This week archivist John Rooney discusses a recent cataloguing project focusing on the Cowper-Temples and the Broadlands Conference on the Higher Life.
William Cowper-Temple, and his second wife, Georgina, were prominent figures in nineteenth-century Britain. As a member of the Liberal Party, William was MP for Hertford from 1835 to 1868 and Hampshire South from 1868 to 1880. During the course of his career he was a private secretary to his uncle Lord Melbourne, a junior minister in Lord Palmerston’s government, groom in waiting to Queen Victoria, and held positions on the Board of Health and the Board of Works. William was stepson and heir to Lord Palmerston (who was rumoured to be his natural father) and inherited a number of estates, including the Broadlands estate in Romsey, in 1868.

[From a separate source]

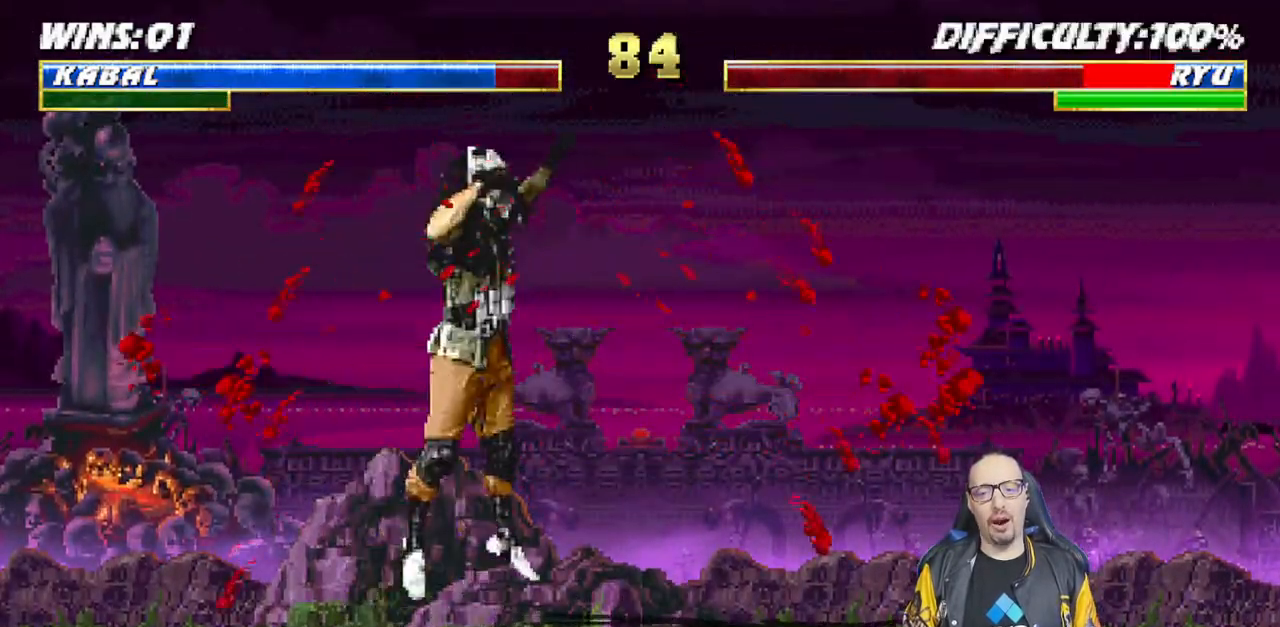
{"buttons": ["DPAD_LEFT"], "left_stick": "center", "right_stick": "center", "events": [[67, "DPAD_RIGHT", "up"], [67, "DPAD_UP", "up"], [67, "SQUARE", "down"], [83, "L1", "up"], [167, "DPAD_LEFT", "down"], [167, "SQUARE", "up"], [233, "SQUARE", "down"], [267, "DPAD_LEFT", "up"], [333, "DPAD_LEFT", "down"], [333, "SQUARE", "up"], [400, "SQUARE", "down"], [417, "DPAD_LEFT", "up"], [467, "SQUARE", "up"], [483, "DPAD_LEFT", "down"]]}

After the early death of his first wife, Harriet Alicia (nee Gurney), in 1843, William married Georgina Tollemache, sister of the first Baron Tollemache, in 1848. William and Georgina shared a strong and enduring interest in religious matters. Though never orthodox, William had been closely associated with Evangelicalism since the late 1830s. After their marriage, Georgina notes that they embarked on a search for religious truth. This led to their acquaintance with Evangelical figures such as Henry Drummond and Christian Socialists such as F.D.Maurice, Thomas Hughes and Charles Kingsley. It also led to their association with a number of unorthodox figures, including the American “theo-socialist” Thomas Lake Harris.
Georgina had a particular interest in mysticism and an eagerness to engage with spiritualism and other esoteric religions as a means of truth seeking. The death of her mother had a strong influence on her belief in a connection between earthly life and the spiritual. Despite not all their acquaintances sharing an appreciation for the practice, the Cowper-Temples mixed with leading spiritualist figures from Britain, American and Europe, and attended a number of séances (spiritualist meetings to communicate with the dead).
However, the most notable manifestation of their religious activities was to be the annual ecumenical conference held at Broadlands between 1874 and 1888. Precipitated by the Holiness movement in America, the 1870s saw the emergence of the Higher Life movement in England. Named after William Boardman’s book The Higher Christian Life (published in 1858) the main aim of the movement was to help in advancing the Christian’s progressive sanctification, and enable one to live a more holy, less sinful, life. Though principally Evangelical, the movement was seen as non-denominational. Together with William Boardman, two other key figures helping to spread the holiness message in England were Robert Pearsall Smith and his wife, Hannah, both of whom were acquainted with the Mount-Temples and were involved in the conferences at Broadlands.
The first conference took place over six days in July 1874 and was designed to deepen the work of sanctification through prayer, the reading of scripture, short addresses, and the discussion of personal experience of grace. The beautiful surroundings at Broadlands aimed to create a “foretaste of heaven” with many of the services taking place under the beeches or in the orangery. Among the hundred guests attending were George MacDonald, Andrew Jukes, Edward Clifford, Catherine Marsh, Lady Gainsborough, George Wilkinson, Stevenson Blackwood, Theodore Monod and Professor St Hilaire.
While the conferences have been criticised for being private gatherings of titled persons hosted by wealthy aristocrats, over the years they were to attract a diverse range of people from across both denominational and social divisions. James Gregory notes that “the conferences expressed hope that believers of all denominations could meet and demonstrate the validity of their belief through Christian love and ‘faith in that great and blessed truth that God loves the creatures He has made’, rather than in doctrine.”
Among the Broadlands archives held by the University of Southampton, there is a significant collection of material relating to the Cowper-Temple’s religious interests and activities (see BR43-5; 47-58). I have recently catalogued just a small section of this material (BR49-51) which contains a range of correspondence from people either attending the Broadlands conference or discussing religious and spiritual matters, including letters from R.W.Corbett, Thomas Lake Harris, Laurence and Alice Oliphant, Lord Palmerston, Hannah and Robert Pearsall Smith, and Lord Shaftesbury, among others. It also contains printed and typescript copies of testimonials, programmes for the conference (including subjects for consideration), and notes on matters such as the Christian’s relationship to the world. Finally there is a selection of William Cowper Temple’s notebooks and diaries providing accounts of séances together with his personal thoughts on religious, spiritual and health matters. As a whole, the material offers fascinating insights into the curious social and cultural world of these two intriguing Victorian figures.